* [YOUR GOAL]
For the records below, tally the lines that contain "linejoin" and give only that number.

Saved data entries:
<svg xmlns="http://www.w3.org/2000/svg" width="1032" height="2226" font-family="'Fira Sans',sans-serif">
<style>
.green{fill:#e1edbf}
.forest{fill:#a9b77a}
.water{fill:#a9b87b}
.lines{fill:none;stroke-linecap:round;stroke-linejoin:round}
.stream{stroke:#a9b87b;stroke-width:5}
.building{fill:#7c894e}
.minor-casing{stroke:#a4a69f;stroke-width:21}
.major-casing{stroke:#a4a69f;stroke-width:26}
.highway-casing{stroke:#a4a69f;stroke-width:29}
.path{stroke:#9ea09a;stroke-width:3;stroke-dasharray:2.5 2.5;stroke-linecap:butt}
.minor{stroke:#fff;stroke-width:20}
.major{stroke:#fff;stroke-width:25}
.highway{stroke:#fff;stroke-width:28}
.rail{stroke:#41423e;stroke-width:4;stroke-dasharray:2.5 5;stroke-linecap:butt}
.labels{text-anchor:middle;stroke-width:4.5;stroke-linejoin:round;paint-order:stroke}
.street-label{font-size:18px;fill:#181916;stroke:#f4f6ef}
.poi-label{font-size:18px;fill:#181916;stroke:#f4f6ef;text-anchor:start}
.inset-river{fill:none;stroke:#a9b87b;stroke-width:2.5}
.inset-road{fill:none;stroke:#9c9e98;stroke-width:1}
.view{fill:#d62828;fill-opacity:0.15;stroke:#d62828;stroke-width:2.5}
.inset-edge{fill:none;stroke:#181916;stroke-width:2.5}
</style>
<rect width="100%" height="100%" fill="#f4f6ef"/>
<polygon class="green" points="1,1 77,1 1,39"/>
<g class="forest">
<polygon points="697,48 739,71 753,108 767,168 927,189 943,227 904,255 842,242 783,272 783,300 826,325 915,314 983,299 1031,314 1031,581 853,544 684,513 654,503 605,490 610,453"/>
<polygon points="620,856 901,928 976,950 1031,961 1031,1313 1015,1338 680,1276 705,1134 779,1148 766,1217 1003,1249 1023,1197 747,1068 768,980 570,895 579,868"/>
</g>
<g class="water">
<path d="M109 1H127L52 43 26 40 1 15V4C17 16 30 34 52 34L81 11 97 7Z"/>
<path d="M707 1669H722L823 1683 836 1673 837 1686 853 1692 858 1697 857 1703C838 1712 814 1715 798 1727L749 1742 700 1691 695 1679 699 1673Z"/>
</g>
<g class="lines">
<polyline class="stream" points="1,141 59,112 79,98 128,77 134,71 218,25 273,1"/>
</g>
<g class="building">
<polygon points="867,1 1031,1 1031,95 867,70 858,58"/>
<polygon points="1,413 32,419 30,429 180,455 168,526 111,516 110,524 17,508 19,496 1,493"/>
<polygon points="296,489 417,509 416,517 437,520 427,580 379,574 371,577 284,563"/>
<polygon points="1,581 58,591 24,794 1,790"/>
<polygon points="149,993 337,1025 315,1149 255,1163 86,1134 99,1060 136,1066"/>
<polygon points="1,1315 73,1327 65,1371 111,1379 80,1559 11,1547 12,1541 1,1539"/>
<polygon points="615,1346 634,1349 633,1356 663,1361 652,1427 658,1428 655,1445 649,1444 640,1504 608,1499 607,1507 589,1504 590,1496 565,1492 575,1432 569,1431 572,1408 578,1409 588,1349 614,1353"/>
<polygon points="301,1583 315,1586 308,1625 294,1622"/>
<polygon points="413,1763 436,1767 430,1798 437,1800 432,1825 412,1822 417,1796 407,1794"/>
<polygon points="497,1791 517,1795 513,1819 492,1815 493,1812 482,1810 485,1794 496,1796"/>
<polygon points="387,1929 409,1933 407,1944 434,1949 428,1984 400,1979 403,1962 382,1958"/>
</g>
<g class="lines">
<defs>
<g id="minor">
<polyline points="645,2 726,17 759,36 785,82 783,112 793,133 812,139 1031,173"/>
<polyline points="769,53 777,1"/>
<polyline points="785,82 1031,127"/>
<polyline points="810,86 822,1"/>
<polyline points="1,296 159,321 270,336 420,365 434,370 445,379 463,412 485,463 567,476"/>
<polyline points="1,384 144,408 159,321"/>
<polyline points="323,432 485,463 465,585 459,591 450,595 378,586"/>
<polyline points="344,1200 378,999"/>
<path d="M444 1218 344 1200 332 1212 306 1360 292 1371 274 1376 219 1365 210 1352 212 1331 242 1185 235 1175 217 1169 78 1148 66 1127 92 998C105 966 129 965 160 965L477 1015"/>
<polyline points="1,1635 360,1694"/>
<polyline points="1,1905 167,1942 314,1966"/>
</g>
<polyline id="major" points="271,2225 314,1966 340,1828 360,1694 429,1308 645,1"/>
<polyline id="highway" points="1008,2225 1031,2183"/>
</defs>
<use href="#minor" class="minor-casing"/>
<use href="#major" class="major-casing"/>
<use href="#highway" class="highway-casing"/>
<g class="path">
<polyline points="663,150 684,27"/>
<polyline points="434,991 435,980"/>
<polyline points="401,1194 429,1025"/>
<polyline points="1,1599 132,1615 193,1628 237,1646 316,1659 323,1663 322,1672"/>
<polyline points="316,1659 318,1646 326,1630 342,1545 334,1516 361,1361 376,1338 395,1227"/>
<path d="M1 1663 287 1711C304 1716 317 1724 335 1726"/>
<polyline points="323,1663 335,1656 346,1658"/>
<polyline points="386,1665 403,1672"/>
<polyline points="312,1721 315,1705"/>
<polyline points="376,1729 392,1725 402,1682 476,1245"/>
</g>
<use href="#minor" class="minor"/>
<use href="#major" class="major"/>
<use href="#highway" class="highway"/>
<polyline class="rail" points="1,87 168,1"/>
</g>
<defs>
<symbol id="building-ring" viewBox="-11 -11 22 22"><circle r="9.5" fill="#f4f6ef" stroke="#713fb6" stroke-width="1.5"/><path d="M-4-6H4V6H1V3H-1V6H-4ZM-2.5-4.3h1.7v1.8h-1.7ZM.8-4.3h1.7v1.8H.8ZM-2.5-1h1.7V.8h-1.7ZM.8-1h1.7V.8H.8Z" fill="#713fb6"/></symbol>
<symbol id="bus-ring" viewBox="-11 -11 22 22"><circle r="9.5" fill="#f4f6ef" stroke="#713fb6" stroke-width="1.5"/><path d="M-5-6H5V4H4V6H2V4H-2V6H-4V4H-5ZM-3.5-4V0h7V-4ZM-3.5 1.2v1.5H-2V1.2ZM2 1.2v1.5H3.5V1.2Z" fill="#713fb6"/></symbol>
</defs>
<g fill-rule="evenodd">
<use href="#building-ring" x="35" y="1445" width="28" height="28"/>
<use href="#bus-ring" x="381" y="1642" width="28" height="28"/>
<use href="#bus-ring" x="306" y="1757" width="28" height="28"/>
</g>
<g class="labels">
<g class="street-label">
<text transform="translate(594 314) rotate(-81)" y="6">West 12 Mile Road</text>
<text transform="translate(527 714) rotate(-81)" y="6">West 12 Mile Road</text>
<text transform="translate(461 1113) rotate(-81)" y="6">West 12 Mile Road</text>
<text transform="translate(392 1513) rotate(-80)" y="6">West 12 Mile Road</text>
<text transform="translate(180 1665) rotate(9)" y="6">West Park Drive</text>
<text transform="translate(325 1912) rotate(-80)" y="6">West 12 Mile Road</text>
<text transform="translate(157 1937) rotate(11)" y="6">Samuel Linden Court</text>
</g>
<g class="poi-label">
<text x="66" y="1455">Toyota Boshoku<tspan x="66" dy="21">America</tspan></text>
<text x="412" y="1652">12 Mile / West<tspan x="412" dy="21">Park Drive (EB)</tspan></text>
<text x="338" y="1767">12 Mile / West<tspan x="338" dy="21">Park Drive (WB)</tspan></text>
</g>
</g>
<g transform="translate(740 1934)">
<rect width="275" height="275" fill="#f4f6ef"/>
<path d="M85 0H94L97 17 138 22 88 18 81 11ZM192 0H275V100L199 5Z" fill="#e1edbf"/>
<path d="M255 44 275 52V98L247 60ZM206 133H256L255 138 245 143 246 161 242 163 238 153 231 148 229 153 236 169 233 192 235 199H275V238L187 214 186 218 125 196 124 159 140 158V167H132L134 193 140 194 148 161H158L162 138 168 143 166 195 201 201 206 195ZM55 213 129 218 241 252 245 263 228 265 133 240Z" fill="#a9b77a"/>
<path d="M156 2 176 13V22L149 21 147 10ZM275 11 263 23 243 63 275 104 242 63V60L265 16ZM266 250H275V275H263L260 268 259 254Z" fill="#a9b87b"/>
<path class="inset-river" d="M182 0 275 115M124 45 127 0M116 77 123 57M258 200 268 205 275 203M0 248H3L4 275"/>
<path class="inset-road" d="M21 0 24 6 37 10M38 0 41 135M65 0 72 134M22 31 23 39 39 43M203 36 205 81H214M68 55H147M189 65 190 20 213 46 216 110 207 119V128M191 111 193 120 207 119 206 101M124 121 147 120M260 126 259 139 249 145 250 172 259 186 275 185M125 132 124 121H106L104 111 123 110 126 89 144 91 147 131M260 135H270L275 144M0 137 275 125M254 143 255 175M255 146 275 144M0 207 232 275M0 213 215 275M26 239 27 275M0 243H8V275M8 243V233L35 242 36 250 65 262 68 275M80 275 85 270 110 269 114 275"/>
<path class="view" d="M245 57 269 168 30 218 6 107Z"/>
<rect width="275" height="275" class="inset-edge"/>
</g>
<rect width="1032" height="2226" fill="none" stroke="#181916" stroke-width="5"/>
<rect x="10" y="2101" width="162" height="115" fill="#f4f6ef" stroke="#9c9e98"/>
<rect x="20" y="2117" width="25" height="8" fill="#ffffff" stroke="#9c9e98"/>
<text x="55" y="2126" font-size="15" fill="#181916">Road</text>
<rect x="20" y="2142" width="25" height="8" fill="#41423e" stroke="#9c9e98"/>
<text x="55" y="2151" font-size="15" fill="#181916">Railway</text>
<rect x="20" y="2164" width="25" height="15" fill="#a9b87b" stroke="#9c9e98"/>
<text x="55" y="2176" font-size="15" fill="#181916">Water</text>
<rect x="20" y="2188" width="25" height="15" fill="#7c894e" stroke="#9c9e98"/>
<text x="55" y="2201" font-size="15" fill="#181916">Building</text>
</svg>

* [REPLY]
2